* Items listed in a dataset
# # # # #
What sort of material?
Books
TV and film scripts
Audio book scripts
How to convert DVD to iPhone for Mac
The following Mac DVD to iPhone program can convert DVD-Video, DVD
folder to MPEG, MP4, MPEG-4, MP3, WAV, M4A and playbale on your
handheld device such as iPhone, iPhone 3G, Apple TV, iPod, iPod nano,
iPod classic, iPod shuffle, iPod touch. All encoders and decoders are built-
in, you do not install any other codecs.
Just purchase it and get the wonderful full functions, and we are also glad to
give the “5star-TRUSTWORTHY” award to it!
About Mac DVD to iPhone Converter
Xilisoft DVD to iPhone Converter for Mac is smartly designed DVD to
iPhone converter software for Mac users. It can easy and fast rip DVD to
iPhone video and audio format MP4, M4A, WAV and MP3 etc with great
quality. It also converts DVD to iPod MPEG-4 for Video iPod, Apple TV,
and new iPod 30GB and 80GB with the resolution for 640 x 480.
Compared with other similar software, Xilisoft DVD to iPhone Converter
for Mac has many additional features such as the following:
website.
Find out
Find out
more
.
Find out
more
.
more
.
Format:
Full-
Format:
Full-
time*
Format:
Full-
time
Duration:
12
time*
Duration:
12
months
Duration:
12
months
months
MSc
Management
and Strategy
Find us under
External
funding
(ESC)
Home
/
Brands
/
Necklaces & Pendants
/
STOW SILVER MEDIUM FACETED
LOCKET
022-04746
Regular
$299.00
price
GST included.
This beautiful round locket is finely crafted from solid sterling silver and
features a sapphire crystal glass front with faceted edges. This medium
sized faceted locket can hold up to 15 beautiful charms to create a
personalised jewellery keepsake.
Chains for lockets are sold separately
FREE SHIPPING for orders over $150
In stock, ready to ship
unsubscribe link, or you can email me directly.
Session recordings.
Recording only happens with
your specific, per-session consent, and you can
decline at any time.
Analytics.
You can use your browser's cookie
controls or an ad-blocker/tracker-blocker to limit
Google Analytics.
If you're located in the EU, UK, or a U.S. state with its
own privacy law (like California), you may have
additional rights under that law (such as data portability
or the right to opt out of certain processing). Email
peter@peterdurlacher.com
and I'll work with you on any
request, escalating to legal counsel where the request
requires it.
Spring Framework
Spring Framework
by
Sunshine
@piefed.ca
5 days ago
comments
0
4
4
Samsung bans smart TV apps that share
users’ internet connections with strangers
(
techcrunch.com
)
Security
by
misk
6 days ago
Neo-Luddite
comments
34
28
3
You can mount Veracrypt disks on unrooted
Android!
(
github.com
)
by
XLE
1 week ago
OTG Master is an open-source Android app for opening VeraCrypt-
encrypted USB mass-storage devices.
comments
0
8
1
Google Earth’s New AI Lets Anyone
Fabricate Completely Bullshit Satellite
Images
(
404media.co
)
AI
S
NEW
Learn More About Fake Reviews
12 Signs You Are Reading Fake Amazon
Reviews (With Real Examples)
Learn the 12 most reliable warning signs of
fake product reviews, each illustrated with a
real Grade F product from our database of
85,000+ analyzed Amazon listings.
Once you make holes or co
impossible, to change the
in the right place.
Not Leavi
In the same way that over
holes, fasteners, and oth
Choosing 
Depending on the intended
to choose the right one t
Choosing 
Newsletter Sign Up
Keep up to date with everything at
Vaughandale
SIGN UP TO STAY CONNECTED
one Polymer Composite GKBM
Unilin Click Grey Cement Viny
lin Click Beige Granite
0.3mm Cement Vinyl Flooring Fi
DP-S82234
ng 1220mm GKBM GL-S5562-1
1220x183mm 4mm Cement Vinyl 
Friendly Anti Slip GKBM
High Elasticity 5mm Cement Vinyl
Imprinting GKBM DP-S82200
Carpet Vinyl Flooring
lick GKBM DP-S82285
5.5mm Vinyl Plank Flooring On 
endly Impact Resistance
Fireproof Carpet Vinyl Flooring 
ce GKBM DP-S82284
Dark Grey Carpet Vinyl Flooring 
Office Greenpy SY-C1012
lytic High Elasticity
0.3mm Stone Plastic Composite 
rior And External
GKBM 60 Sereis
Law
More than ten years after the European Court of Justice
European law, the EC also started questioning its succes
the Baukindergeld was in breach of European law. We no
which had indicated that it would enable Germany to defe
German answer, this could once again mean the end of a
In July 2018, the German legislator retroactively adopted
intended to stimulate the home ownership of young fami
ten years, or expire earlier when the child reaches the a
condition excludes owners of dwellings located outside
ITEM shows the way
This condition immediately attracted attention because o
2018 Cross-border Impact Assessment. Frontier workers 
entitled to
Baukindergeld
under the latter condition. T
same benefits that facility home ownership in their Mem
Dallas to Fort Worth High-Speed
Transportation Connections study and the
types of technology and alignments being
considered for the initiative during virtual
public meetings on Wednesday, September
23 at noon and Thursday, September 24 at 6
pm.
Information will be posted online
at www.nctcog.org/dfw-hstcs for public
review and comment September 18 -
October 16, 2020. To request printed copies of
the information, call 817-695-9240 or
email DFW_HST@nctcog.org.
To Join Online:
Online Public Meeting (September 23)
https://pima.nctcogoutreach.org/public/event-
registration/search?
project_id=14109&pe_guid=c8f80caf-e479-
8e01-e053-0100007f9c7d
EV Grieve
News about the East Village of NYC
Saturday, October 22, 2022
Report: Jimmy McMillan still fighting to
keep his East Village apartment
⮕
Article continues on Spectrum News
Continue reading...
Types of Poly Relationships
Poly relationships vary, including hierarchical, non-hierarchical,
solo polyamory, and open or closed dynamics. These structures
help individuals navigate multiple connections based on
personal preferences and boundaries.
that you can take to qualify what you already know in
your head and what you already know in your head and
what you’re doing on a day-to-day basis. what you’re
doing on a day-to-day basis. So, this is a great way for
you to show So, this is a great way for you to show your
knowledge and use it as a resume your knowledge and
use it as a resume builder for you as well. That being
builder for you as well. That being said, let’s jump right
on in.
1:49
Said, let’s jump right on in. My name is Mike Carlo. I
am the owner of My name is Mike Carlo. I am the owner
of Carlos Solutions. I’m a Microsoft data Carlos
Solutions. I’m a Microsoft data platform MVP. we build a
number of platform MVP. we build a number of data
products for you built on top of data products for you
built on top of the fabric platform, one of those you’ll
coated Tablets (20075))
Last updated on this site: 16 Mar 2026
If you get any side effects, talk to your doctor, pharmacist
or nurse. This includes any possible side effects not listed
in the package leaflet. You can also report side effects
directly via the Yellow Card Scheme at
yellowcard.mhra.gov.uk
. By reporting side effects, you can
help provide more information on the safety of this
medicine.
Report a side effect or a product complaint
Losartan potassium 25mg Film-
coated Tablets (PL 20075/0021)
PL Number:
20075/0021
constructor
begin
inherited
# # # # #
* ABOUT THIS TASK
Could you output everything from the start of the items down to the line containing "folder to MPEG, MP4, MPEG-4, MP3, WAV, M4A" as a numbered list, leaving out any blank lines?

* RESPONSE AREA
1. What sort of material?
2. Books
3. TV and film scripts
4. Audio book scripts
5. How to convert DVD to iPhone for Mac
6. The following Mac DVD to iPhone program can convert DVD-Video, DVD
7. folder to MPEG, MP4, MPEG-4, MP3, WAV, M4A and playbale on your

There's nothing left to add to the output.